* [What you will do]: Using the data below, please return every line exactly as given.

START Data

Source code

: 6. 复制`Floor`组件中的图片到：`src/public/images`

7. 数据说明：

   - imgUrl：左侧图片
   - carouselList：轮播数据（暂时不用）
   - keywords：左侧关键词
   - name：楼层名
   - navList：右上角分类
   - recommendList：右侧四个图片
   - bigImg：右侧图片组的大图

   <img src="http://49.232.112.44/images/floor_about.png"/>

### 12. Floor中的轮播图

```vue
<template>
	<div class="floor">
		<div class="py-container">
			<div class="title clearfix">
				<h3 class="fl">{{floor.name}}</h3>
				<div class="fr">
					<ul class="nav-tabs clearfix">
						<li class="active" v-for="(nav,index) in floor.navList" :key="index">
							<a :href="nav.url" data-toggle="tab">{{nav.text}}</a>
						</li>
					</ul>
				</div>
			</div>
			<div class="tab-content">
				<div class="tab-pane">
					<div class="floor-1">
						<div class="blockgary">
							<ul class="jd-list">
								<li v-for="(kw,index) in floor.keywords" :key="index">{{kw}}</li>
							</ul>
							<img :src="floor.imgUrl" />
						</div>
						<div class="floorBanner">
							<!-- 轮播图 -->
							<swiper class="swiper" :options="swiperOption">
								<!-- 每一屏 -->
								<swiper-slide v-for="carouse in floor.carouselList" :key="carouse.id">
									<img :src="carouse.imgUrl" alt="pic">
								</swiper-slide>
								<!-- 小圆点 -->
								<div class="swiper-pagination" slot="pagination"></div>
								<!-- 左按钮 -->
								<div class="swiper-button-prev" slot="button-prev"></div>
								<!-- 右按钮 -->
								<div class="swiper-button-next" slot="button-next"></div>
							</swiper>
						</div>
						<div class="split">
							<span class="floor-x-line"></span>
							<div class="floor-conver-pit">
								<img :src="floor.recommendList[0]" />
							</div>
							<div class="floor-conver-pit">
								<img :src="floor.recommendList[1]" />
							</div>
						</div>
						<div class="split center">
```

END Data

* [Answer to this exercise]:
Source code

: 6. 复制`Floor`组件中的图片到：`src/public/images`

7. 数据说明：

   - imgUrl：左侧图片
   - carouselList：轮播数据（暂时不用）
   - keywords：左侧关键词
   - name：楼层名
   - navList：右上角分类
   - recommendList：右侧四个图片
   - bigImg：右侧图片组的大图

   <img src="http://49.232.112.44/images/floor_about.png"/>

### 12. Floor中的轮播图

```vue
<template>
	<div class="floor">
		<div class="py-container">
			<div class="title clearfix">
				<h3 class="fl">{{floor.name}}</h3>
				<div class="fr">
					<ul class="nav-tabs clearfix">
						<li class="active" v-for="(nav,index) in floor.navList" :key="index">
							<a :href="nav.url" data-toggle="tab">{{nav.text}}</a>
						</li>
					</ul>
				</div>
			</div>
			<div class="tab-content">
				<div class="tab-pane">
					<div class="floor-1">
						<div class="blockgary">
							<ul class="jd-list">
								<li v-for="(kw,index) in floor.keywords" :key="index">{{kw}}</li>
							</ul>
							<img :src="floor.imgUrl" />
						</div>
						<div class="floorBanner">
							<!-- 轮播图 -->
							<swiper class="swiper" :options="swiperOption">
								<!-- 每一屏 -->
								<swiper-slide v-for="carouse in floor.carouselList" :key="carouse.id">
									<img :src="carouse.imgUrl" alt="pic">
								</swiper-slide>
								<!-- 小圆点 -->
								<div class="swiper-pagination" slot="pagination"></div>
								<!-- 左按钮 -->
								<div class="swiper-button-prev" slot="button-prev"></div>
								<!-- 右按钮 -->
								<div class="swiper-button-next" slot="button-next"></div>
							</swiper>
						</div>
						<div class="split">
							<span class="floor-x-line"></span>
							<div class="floor-conver-pit">
								<img :src="floor.recommendList[0]" />
							</div>
							<div class="floor-conver-pit">
								<img :src="floor.recommendList[1]" />
							</div>
						</div>
						<div class="split center">
```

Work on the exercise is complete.